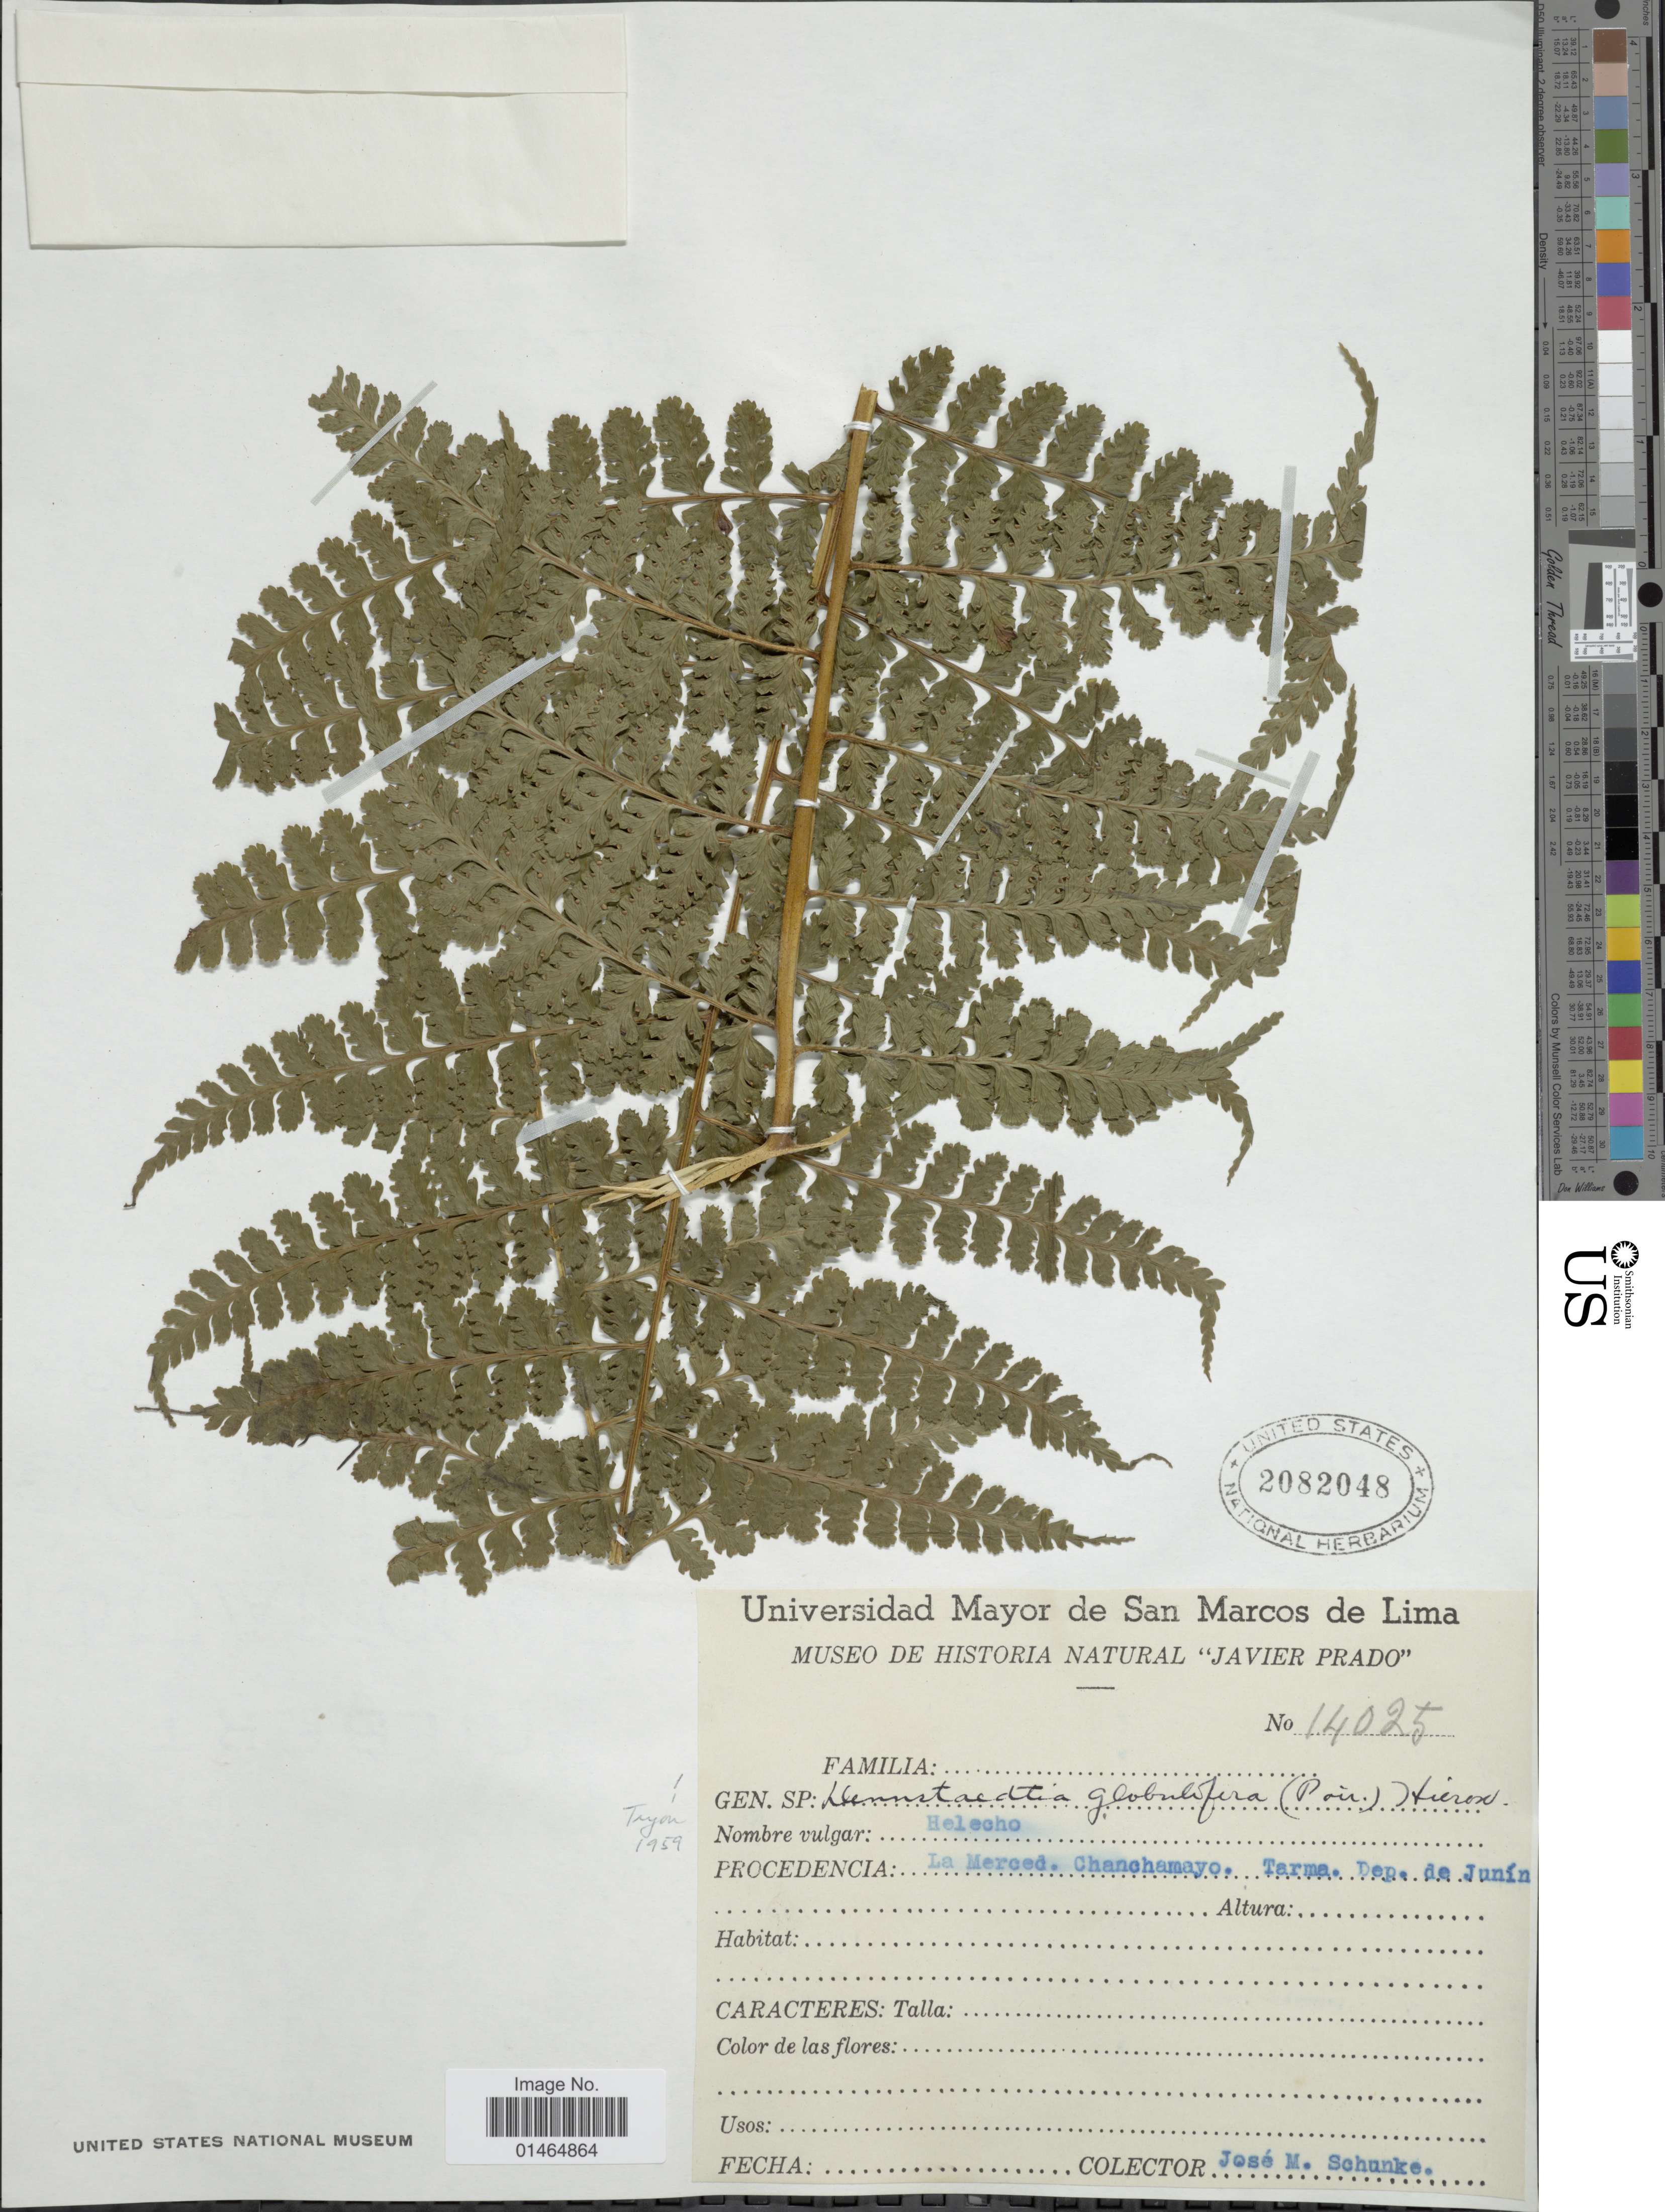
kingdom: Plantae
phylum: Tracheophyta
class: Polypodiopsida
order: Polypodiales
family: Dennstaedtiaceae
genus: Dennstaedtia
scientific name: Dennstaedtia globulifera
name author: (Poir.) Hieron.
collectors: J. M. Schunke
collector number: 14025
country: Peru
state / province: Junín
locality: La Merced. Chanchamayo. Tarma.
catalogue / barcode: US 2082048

****************

Transcribe every item above line by line, keeping each line unchanged and leaving out the pictures.

kingdom: Plantae
phylum: Tracheophyta
class: Polypodiopsida
order: Polypodiales
family: Dennstaedtiaceae
genus: Dennstaedtia
scientific name: Dennstaedtia globulifera
name author: (Poir.) Hieron.
collectors: J. M. Schunke
collector number: 14025
country: Peru
state / province: Junín
locality: La Merced. Chanchamayo. Tarma.
catalogue / barcode: US 2082048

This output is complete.